Eric: I think one of the many reasons Lauren and I get along so well together, but as collaborators in books and as good friends, is our mutual love of music. Our teen origin stories are so wildly similar, from being angsty, only-New-Found-Glory-understands-me teenagers to playing in short-lived bands that, despite how short lived they were, we threw our hearts into.
For me, it was ska bands. I played in a few, was even a guest sax player in some you might know. We were one of those local bands that got to open for all the big folks when they came to town. Opening for groups like Goldfinger, Yellowcard, Something Corporate, The Starting Line… I carry those memories with me everywhere. And if there’s one thing all those experiences did for me, it pushed me to dream bigger as a teenager. When you’re right there, with the lights on you and the soundcheck coming, getting signed CDs from your heroes that you’re sharing the stage with…it’s not impossible to see yourself making that your life.

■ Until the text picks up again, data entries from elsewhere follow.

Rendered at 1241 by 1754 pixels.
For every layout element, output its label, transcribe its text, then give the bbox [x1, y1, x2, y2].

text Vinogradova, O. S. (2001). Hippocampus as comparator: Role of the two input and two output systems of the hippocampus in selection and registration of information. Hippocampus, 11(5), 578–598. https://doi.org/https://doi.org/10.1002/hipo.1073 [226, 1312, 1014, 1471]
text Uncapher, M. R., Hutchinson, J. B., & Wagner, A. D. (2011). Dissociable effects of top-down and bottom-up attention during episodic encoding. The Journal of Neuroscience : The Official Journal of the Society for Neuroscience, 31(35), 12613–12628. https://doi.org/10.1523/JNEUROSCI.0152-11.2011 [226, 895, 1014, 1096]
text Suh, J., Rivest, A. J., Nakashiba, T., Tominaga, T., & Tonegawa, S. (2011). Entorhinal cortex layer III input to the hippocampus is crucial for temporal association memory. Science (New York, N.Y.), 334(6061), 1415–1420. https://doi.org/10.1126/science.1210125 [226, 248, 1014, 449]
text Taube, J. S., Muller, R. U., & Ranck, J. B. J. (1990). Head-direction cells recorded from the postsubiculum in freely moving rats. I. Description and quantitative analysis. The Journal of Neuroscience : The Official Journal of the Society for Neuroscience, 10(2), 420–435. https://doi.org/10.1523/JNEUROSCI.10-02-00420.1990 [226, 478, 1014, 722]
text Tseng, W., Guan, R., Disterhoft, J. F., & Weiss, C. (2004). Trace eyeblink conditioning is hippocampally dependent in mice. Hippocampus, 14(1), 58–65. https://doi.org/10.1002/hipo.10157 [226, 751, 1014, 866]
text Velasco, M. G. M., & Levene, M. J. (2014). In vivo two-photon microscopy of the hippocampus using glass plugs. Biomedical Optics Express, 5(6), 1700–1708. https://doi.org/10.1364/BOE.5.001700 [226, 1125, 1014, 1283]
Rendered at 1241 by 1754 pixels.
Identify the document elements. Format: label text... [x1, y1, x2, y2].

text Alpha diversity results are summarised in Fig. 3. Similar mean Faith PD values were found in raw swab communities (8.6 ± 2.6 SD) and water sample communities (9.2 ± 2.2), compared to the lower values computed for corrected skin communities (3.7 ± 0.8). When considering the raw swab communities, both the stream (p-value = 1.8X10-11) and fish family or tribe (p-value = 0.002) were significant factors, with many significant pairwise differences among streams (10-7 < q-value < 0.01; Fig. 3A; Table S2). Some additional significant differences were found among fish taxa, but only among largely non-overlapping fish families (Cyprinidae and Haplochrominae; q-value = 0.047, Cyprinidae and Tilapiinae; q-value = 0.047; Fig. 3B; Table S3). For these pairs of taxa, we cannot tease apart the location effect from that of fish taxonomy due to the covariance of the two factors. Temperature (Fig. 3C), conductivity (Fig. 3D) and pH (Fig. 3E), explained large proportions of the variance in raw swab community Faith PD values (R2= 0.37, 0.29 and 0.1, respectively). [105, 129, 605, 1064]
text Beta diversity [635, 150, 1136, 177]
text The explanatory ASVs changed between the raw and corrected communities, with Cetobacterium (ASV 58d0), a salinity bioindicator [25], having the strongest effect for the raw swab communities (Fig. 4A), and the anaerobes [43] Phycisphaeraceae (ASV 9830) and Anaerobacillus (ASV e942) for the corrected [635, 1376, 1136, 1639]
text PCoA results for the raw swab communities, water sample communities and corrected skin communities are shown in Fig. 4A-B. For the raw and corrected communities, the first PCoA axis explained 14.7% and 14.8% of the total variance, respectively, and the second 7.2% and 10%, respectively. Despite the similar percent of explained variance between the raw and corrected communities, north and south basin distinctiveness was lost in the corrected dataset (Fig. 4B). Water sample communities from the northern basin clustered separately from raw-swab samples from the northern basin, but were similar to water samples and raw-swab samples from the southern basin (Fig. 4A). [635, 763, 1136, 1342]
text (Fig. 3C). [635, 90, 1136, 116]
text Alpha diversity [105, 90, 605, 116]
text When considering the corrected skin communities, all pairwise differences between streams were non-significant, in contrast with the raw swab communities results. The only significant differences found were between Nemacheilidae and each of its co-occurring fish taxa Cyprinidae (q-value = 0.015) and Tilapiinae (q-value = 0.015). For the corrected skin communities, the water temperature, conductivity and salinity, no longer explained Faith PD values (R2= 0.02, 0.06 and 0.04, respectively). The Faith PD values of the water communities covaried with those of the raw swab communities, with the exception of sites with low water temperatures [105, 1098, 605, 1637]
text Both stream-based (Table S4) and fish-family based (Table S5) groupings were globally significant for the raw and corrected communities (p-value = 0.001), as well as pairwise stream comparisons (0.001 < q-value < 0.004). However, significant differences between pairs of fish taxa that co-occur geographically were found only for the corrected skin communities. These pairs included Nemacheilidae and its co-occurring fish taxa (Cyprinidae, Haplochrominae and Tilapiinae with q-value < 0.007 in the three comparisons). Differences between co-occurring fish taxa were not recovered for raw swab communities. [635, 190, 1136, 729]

And even if it doesn’t become your life, it goes on to inspire it. That’s the mistake I think some parents (sorry parents) make when they brush off kids who have dreams to play in bands. It doesn’t matter if you make it. It matters what you make OF it.
I feel like a cursory look at any of my YA novels, reveals a lot of music-heavy nods. A huge emotional scene in Don’t Read The Comments involved the Canadian pop punk group Moneen, and in You Can Go Your Own Way… well, I mean, that title. There’s even a very silly mixtape tucked inside The Geek’s Guide To Dating that recommends you listen to New Found Glory’s cover of Power of Love before a first date.
A love of music permeates everything I do, and even as I write a guest post for this lovely website (thank you Jen!), I’m listening to Switchfoot perhaps a little too loud.
Lauren talks about how memories of music as a kid inspire her books. It’s a big same over here. Music is one of those things that rockets you backwards thanks to the power of nostalgia. A power chord can bring you back to life as a teenager, the right rock ballad can remind you of confusing feelings you had in junior high (why did Third Eye Blind’s Motorcycle Drive By stir up so much EMOTION?!).
With huge feelings and big questions, in a lot of ways, the right song at the right time can feel like a Young Adult novel. One you want to read again and again and again.